Haïti : une nouvelle force internationale va faire la guerre aux gangs
La FRG, Force de répression des gangs, doit tenter de reprendre Port‑au‑Prince aux groupes armés qui étouffent l’État et la population
Une capitale sous la tutelle des armes
En quelques années, Port‑au‑Prince a basculé dans un régime de terreur où l’État a pratiquement disparu de vastes pans du territoire urbain. Les groupes armés contrôlent la majorité des quartiers populaires, taxent les transports, rançonnent les commerçants, enlèvent élèves, infirmières et chauffeurs, transformant la violence non en dérapage mais en mode de gouvernement.

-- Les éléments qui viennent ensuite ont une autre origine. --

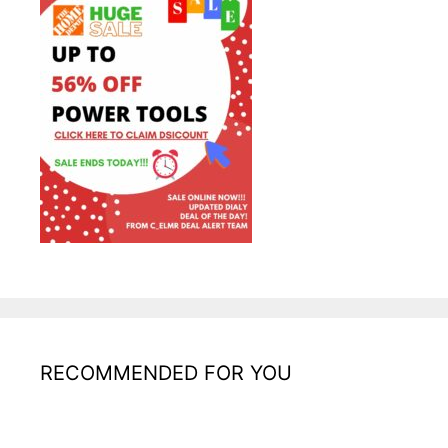
RECOMMENDED FOR YOU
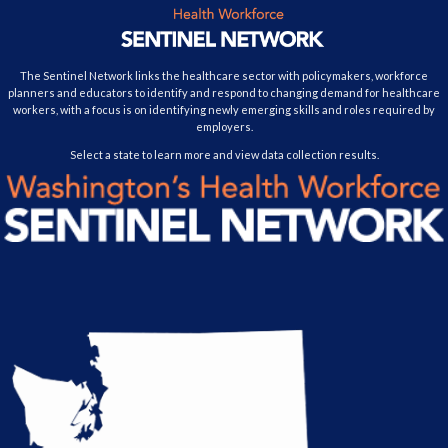
The Sentinel Network links the healthcare sector with policymakers, workforce
planners and educators to identify and respond to changing demand for healthcare
workers, with a focus is on identifying newly emerging skills and roles required by
employers.
Select a state to learn more and view data collection results.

La population s’adapte comme elle peut à cette cartographie mouvante de la peur : on apprend quels axes éviter, quelles heures bannir, à quel chef de gang s’adresser pour rouvrir une école ou traverser un pont. Pendant ce temps, les camps de déplacés se multiplient à la lisière de la capitale, remplis de familles qui n’ont sauvé que quelques vêtements, un matelas, parfois rien.
La FRG, pari armé sur un État exsangue
Face à cet effondrement sécuritaire, une nouvelle structure multinationale tente de reprendre la main : la Force de répression des gangs (FRG), autorisée par le Conseil de sécurité mais hors du cadre classique des opérations de maintien de la paix. Basée au camp de Vertières, à l’est de Port‑au‑Prince, elle aligne plusieurs milliers d’hommes dotés d’un mandat offensif pour démanteler les groupes armés, sécuriser les infrastructures vitales et rouvrir les corridors humanitaires.
La FRG se veut différente des missions qui l’ont précédée, marquées par les scandales et l’inefficacité : elle agit en appui direct aux forces haïtiennes, sous l’ombrelle politique d’un bureau onusien chargé du soutien logistique mais aussi du lien avec une transition politique encore incertaine. L’objectif affiché est simple : ramener la violence à un niveau que la police et la justice haïtiennes puissent gérer, sans installer une tutelle internationale de long terme.
Une intervention sous haute suspicion
Pour la population, le pari reste ambigu. D’un côté, l’épuisement est palpable : enlèvements, faim, écoles et hôpitaux fermés minent un pays qui vit depuis des années à flux tendu. De l’autre, le souvenir des précédentes missions internationales nourrit un scepticisme profond à l’égard de toute force étrangère, perçue tour à tour comme protectrice, occupante ou simple parenthèse avant le retour des mêmes violences.
Les risques sont considérables. Une offensive mal calibrée dans des quartiers densément peuplés pourrait provoquer des massacres de civils et renforcer le discours victimaire des gangs. À l’inverse, une posture trop prudente transformerait la FRG en mission spectatrice, très visible mais militairement impuissante, confirmant aux yeux des Haïtiens l’idée que rien ni personne ne peut briser le cycle de l’impunité.
Sans réponse politique, l’issue reste bouchée
La clé, répètent responsables et habitants, se situe au‑delà du seul champ militaire. Désarmer, démanteler, réintégrer n’a de sens que si l’État reconstruit une offre politique et sociale là où les gangs ont rempli le vide, en distribuant emplois précaires, protection et micro‑crédits parallèles. Sans réforme profonde de la police, de la justice et du système politique, chaque « victoire » sécuritaire portera en germe le prochain effondrement.
À court terme, la FRG peut rouvrir des routes, sécuriser des ports, repousser les groupes armés hors de certains quartiers et permettre à l’aide humanitaire d’atteindre les plus exposés. Mais à moyen terme, l’équation reste la même : soit cette respiration sécuritaire se transforme en tremplin vers des élections crédibles, des institutions restaurées et une économie qui n’ait plus besoin des gangs comme employeurs de dernier recours, soit Haïti reviendra inexorablement au point de départ.
Encadré
🕒 Chronologie express
- 2010 – Séisme meurtrier, infrastructures étatiques laminées, dépendance accrue à l’aide internationale.
- 2017 – Fin de la MINUSTAH, institutions nationales toujours fragiles, ressentiment envers les missions étrangères.
- 7 juillet 2021 – Assassinat du président Jovenel Moïse, vide politique, montée en puissance des gangs.
- 2022‑2023 – Routes coupées, pénuries, explosion des enlèvements, blocage du pays.
- 2025‑2026 – Mandat international pour la Force de répression des gangs, installation au camp de Vertières et premières opérations à Port‑au‑Prince.